Some of the honorables in Congress are shocked - shocked! - that George W. Bush would nominate a military man to head the Central Intelligence Agency. To quote Saxby Chambliss, a Republican congressman from Georgia, Gen. Michael Hayden's military background would be a "major problem."
How's that again? Wasn't Stansfield Turner, an admiral, head of the CIA back in the Carter administration? Indeed, at last count, 13 of the 19 directors of the agency had served in the military at some time before their appointment. In the agency's early days, it was almost assumed a military man would head it.
A few of us are old enough to vaguely remember names like Walter Bedell Smith, Hoyt Vandenberg, Roscoe Hillenkoetter, and Sidney Souers, generals or admirals all, not to mention the day the wheel was invented . . . .
This four-star, Michael Hayden, comes out of the Air Force, where he developed an interest in intelligence work, and went on to head the National Security Agency; he hasn't worked at the Pentagon since 1999. It was John McCain, the senator from Arizona, who noted that by now Michael Hayden is more of a spook-in-chief than a military man. But whatever his assignment, he's done a heckuva job at it.
That doesn't mean the usual rock-chunkers in Congress won't do everything they can to derail Gen. Hayden's nomination. His greatest accomplishment may have been to oversee the development of a sophisticated computerized databank that's designed to spot and monitor international calls from al-Qaida suspects overseas to contacts in this country. Naturally he's been bitterly criticized for it, along with his commander-in-chief.
By authorizing such a program, it's said, George W. Bush has been undermining our liberties rather than protecting them against terrorists who care nothing about our laws except how to take advantage of them. Apparently we are supposed to sit back and let them do just that.
It's the familiar old Constitution-as-suicide-pact theory of law, which has been used against every administration serious about holding the country together since Mr. Lincoln's.
Henry Stinson would understand the objections to the general's appointment. He was Herbert Hoover's secretary of state in 1929 when he learned that American cryptographers had deciphered Japan's diplomatic cables. "Gentlemen," he harrumphed, "do not read each other's mail." And he shut down the whole, code-breaking operation. Brilliant.
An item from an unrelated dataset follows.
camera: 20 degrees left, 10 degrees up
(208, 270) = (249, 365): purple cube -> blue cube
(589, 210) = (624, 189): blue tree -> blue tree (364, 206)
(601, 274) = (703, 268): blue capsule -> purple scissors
The very existence of Gen. Hayden's computerized operation was a closely guarded secret till The New York Times told the world about it. I can't think of a greater disservice to the national defense on a newspaper's part since Col. McCormick's old Chicago Tribune, in its perfervid opposition to another war, revealed that American intelligence had broken the Japanese naval code. Looking back, it seems unfair that the Trib, unlike the Times, wasn't awarded a Pulitzer.
In one of the more widespread misnomers of our time, this operation has been dubbed a "domestic spying" program - even though it is designed to track only international calls to and from the United States. It's also been called illegal, unconstitutional and generally un-American by its critics, none of them very persuasive.
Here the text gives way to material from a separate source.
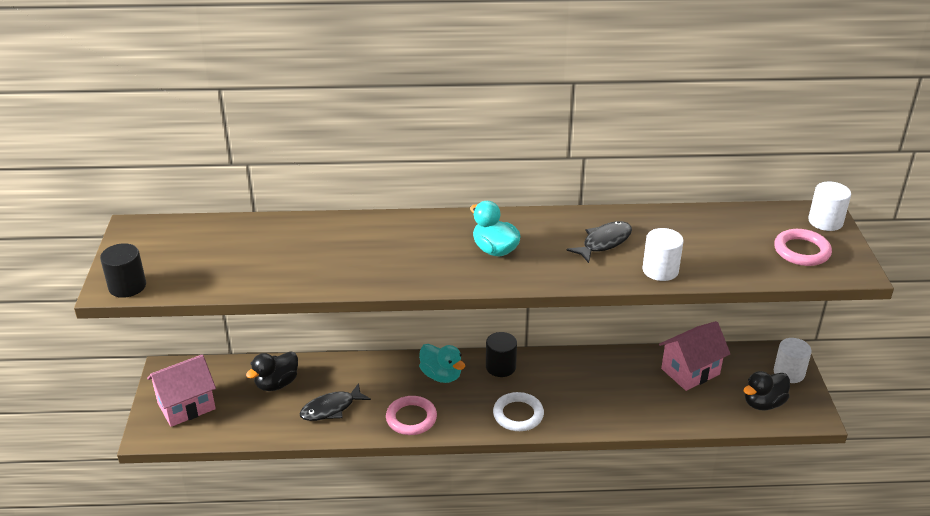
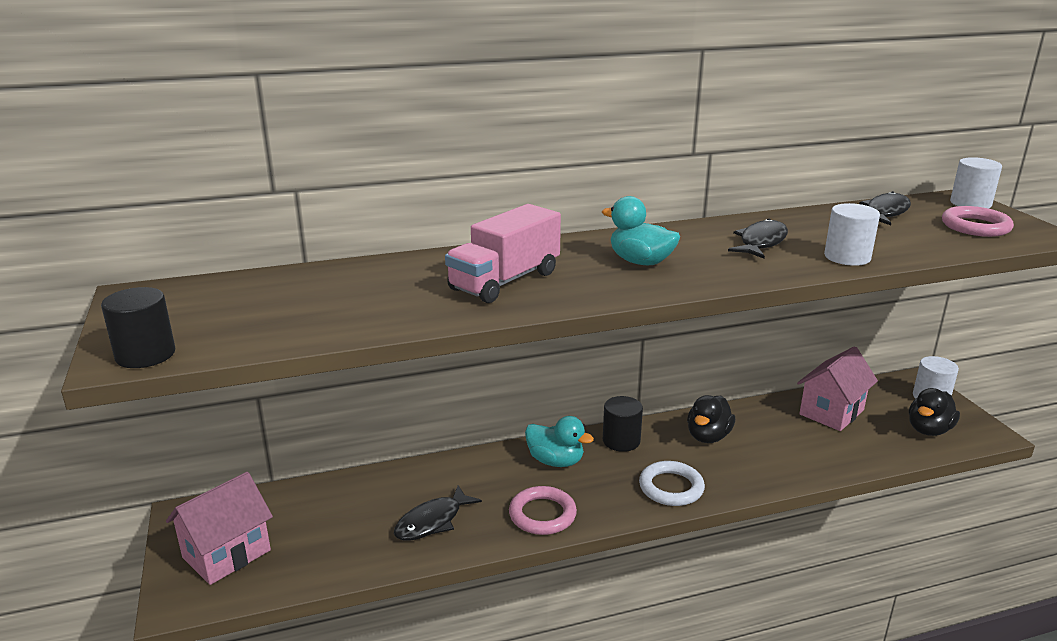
camera: 15 degrees left, 10 degrees down
(276, 384) = (347, 505): black duck -> black duck (708, 436)
(384, 255) = (505, 281): none -> pink truck
(738, 222) = (885, 212): none -> black fish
But it was Congress itself, by joint resolution, that empowered the president of the United States "to take action to deter and prevent acts of international terrorism against the United States" immediately after September 11th. And the Constitution of the United States is quite explicit about who exercises such powers in the federal government: "The executive Power shall be vested in a president of the United States." (It's hard to beat the Founders when it comes to writing a simple declarative sentence.)
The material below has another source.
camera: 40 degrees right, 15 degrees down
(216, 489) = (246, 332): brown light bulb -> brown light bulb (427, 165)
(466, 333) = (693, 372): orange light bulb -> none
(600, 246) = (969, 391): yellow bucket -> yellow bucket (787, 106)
Back in 2002, when the memory of September 11th was still fresh, the appellate court that supervises the operation of FISA (the Foreign Intelligence Surveillance Act) upheld the president's "inherent constitutional authority to obtain foreign intelligence information." Instead of the president's violating the Constitution by authorizing such wiretaps, the court ruled that to bar him from doing so would "encroach on the president's constitutional power."
This still closely guarded system of tracking calls from terrorists now is said, ominously, to authorize "warrantless searches," which is technically accurate. Just as our troops in Iraq conduct warrantless searches when searching for intelligence about the enemy, and should.
The program Gen. Hayden oversaw is just as important, and useful, in guarding the home front. At least one terrorist plot, a plan to blow up the Brooklyn Bridge, was thwarted by intelligence derived from the NSA's program, or that's what The New York Times reported when it blew the whistle on this operation.
Conclusion: Instead of being lambasted for his role in developing this program, Gen. Hayden deserves another medal.